ROSS COTTEE CLOCKS UP 1,000 RIDES WITH MELBOURNE BIKE SHARE
‘I’ll be soon reaching one thousand rides. I’m Melbourne’s number one user of MBS. My stats speak for themselves!’.
Ross Cottee of Carlton is fast approaching his 1000th ride with Melbourne Bike Share (MBS), the public bicycle scheme that’s only been in operation for one year! By official MBS records, Ross is the highest user to date, he has taken full advantage of living near a MBS station and travels to destinations all around Melbourne.
Ross grew up in the 80s when films like ‘Back to the Future’ left huge impressions on growing minds. Can you remember the futuristic ‘Hill Valley’ set in 2015? When ‘Back to the Future – Part 2’ was released in 1989 Ross was inspired about the possibilities that the future might bring. Who could imagine that movie showing us a future of television screens in your pockets, information at your fingertips and ‘Hover Boards’… OK! Hover boards haven’t been invented… yet. The technology that allows Melbourne Bike Share to operate would have fitted well into the movie’s script. Maybe that’s the reason that keeps Ross coming back to docking stations.
In 2003 Ross fell off the fifth storey apartment building where he was staying in Tokyo, Japan. Broken bones heal, but it was the brain injury he received that was the most damaging. Ross fell into a coma for 2 ½ weeks, and spent 9 weeks in a Japanese hospital. On his return to Australia, Ross spent further time in hospitals. Adding up to 9 months in medical care Ross received additional in-house rehabilitation, and this is why he is such a big supporter of the National Disability Insurance Scheme (www.everyaustraliancounts.com.au). Since sustaining a brain injury Ross says it’s been important to actively work on his own wellbeing, and the blue bikes make getting around town fun, easy and green.
Ross now works, is half way through a Social Work qualification at RMIT, and spends a significant amount of time in voluntary positions to assist the wellbeing of people with brain injuries. Healthy body, Healthy mind, he likes to keep fit and is a member of the Melbourne City Baths. Ross loves the convenience of Melbourne Bike Share. The MBS has introduced an I-phone application ‘Spotcycle’ to support users looking for their closest station and availability of bikes.

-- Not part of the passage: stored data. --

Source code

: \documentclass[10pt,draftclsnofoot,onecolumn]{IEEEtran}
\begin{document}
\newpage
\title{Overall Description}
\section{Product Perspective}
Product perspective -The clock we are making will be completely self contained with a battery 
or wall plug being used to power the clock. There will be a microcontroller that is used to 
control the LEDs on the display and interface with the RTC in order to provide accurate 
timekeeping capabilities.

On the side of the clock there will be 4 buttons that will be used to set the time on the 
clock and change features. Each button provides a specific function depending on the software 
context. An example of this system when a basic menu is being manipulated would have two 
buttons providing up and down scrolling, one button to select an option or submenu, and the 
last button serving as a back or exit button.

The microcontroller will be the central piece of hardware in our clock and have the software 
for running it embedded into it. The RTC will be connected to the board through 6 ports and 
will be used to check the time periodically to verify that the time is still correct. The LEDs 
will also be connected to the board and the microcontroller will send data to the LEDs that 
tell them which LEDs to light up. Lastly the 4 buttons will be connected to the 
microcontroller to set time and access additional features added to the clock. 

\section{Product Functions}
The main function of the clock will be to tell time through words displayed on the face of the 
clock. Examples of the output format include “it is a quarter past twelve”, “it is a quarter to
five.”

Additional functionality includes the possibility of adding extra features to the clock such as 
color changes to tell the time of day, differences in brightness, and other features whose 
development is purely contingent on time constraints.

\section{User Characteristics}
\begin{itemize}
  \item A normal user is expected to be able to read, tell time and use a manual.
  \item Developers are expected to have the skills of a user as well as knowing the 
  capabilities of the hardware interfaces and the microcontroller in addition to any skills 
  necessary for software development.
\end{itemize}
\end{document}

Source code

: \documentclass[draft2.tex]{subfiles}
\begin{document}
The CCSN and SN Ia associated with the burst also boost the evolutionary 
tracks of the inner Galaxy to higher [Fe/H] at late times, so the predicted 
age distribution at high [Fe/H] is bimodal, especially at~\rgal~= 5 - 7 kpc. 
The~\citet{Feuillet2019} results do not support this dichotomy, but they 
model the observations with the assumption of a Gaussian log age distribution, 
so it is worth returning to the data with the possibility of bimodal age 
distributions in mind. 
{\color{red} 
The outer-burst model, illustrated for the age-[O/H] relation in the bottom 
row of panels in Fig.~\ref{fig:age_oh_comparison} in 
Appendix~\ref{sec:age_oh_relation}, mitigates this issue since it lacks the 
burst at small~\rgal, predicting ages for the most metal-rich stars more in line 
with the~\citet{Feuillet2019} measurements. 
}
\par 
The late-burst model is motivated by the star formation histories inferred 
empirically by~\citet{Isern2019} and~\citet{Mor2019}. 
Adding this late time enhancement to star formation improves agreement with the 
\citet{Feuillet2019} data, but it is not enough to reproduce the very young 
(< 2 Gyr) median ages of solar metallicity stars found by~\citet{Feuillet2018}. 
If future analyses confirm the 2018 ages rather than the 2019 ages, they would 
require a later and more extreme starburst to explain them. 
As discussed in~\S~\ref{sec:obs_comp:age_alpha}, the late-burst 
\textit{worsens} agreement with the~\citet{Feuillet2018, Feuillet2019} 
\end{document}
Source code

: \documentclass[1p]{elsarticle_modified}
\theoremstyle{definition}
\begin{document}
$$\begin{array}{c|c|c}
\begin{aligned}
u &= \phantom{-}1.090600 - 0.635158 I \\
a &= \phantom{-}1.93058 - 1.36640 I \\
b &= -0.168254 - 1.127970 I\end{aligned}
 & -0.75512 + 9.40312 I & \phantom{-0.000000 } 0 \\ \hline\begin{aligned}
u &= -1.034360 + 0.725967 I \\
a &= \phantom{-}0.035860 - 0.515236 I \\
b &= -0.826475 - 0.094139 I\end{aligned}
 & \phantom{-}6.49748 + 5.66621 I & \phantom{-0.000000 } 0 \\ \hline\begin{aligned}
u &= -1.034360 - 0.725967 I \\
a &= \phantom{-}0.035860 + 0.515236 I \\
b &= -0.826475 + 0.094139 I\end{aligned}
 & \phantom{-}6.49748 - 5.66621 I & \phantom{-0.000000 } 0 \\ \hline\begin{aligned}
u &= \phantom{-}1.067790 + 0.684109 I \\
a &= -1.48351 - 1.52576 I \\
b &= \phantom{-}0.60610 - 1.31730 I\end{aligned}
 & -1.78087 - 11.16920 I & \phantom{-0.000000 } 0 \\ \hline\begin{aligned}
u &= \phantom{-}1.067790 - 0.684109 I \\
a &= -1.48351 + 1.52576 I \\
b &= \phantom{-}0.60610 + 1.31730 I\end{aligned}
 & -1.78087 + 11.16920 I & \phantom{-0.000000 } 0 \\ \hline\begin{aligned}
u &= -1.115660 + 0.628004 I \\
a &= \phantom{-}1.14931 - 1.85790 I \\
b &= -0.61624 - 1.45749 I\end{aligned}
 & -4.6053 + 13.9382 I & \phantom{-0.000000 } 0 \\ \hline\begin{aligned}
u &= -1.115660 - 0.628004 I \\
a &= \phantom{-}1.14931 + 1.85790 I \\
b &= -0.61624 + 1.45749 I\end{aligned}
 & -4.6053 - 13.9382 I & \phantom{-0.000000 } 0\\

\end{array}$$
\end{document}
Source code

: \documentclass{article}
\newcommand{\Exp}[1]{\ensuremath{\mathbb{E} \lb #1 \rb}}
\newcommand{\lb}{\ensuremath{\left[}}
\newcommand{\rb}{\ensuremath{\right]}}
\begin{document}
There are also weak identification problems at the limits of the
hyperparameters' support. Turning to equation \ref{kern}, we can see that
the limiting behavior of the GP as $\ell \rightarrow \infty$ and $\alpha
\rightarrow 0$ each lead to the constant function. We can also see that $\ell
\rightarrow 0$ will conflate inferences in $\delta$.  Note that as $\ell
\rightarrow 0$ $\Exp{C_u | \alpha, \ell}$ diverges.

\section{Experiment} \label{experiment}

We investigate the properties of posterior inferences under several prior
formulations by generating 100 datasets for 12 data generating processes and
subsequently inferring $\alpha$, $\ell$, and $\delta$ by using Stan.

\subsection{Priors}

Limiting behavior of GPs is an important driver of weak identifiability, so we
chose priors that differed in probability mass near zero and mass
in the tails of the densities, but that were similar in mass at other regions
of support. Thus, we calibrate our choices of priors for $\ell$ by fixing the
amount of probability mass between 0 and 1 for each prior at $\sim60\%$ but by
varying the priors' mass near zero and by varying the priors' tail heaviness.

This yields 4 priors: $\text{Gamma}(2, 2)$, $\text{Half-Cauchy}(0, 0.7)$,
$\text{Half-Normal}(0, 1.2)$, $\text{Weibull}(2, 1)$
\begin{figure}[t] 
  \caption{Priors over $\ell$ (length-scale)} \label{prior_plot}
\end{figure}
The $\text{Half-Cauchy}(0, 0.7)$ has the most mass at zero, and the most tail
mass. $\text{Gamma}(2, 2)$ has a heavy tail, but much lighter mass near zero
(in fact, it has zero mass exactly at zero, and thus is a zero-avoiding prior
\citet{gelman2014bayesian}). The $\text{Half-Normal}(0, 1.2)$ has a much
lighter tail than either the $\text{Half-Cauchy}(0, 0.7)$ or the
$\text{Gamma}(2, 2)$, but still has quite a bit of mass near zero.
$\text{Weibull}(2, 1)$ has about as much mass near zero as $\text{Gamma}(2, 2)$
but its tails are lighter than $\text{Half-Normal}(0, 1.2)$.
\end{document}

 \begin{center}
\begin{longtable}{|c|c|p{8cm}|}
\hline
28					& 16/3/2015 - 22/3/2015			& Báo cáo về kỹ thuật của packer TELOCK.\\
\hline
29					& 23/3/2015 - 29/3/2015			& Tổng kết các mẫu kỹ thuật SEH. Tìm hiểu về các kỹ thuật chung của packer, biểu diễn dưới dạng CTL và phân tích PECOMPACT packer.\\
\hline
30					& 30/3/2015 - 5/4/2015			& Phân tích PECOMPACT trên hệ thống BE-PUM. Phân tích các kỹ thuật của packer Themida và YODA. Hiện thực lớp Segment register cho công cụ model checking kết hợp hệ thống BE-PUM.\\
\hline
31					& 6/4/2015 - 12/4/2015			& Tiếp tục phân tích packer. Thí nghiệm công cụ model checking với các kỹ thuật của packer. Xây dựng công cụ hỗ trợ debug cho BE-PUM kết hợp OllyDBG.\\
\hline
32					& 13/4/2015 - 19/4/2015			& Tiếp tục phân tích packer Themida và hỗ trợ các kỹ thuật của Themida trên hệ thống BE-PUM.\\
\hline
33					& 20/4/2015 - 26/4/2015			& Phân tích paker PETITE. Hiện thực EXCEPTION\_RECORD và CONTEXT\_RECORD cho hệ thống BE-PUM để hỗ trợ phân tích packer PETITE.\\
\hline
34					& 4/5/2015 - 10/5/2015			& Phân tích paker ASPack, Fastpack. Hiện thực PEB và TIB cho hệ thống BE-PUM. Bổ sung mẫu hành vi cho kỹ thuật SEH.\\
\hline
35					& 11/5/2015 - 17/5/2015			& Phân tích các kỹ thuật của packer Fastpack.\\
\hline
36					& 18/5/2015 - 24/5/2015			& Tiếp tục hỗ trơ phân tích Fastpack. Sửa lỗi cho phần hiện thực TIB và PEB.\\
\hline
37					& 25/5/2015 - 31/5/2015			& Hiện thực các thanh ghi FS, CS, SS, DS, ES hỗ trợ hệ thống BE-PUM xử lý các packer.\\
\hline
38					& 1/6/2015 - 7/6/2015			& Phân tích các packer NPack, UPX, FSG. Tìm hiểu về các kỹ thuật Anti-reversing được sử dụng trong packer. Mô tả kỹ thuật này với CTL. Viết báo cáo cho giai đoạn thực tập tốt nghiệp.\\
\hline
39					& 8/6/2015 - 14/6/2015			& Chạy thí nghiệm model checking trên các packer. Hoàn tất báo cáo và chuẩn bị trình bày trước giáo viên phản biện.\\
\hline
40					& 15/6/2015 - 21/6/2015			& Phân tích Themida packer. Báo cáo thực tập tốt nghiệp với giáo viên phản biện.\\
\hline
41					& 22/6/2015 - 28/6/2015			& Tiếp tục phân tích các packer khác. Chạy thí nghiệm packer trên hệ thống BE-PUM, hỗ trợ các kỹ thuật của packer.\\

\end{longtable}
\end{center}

Melbourne Bike Share (MBS) is heavily promoted to tourists. As a resident of Carlton, Ross sees the benefits of two wheel CBD travel for tourists and locals alike. Many of the places that Ross frequents have MBS stations, such as: Federation Square, Docklands, RMIT, Bourke Street and the Melbourne City Baths.
Ross is passionate about the Melbourne Bike Share scheme and encourages others to have a go.
“Two wheel pedal power, that’s the future of CBD transport. The number of cyclists continues to rapidly increase. Soon Swanston Street will feature ‘Copenhagen style’ bike paths starting from Flinders to Latrobe streets. Cycling is good for our environment and encourages a healthy lifestyle. Wider usage of the Melbourne Bikes Share service has the potential to take some of the pressure from CBD trams”.
Ross Cottee has been to Sydney many times over the years, but never fully appreciated what the city had to offer until hiring a bike on his last visit. Ross thanks the Melbourne Bike Share for encouraging him to discover places on two wheels.
‘I never got to appreciate the city of Sydney until I experienced it on two wheels. Sydney doesn’t have a Bike Share scheme, I can see it as becoming a popular service if they decide to set it up there’.
Ross says he’s likely to celebrate his 1000th ride by doing a lap around Albert Park Lake, departing from the newly set up Melbourne Sports and Aquatics Centre station. The new station at Albert Park opens the door for purely recreational riding around a park. Until now the MBS has been promoted to commuters wanting to get from location ‘A to B’.
“Apart from a triumphant ride around Albert Park Lake, a good friend of mine has offered to bake me a MBS cake to celebrate the milestone of 1000 rides!”
Some suggest that helmet laws were a barrier to the scheme’s initial success, but Melbournians appear to be warming to the idea of the blue bikes.
“I’d like to see helmets viewed as fashion accessories. Having acquired a brain Injury, I wouldn’t want the government to roll back on what they’ve achieved by relaxing helmet laws. I encourage people to have a go!”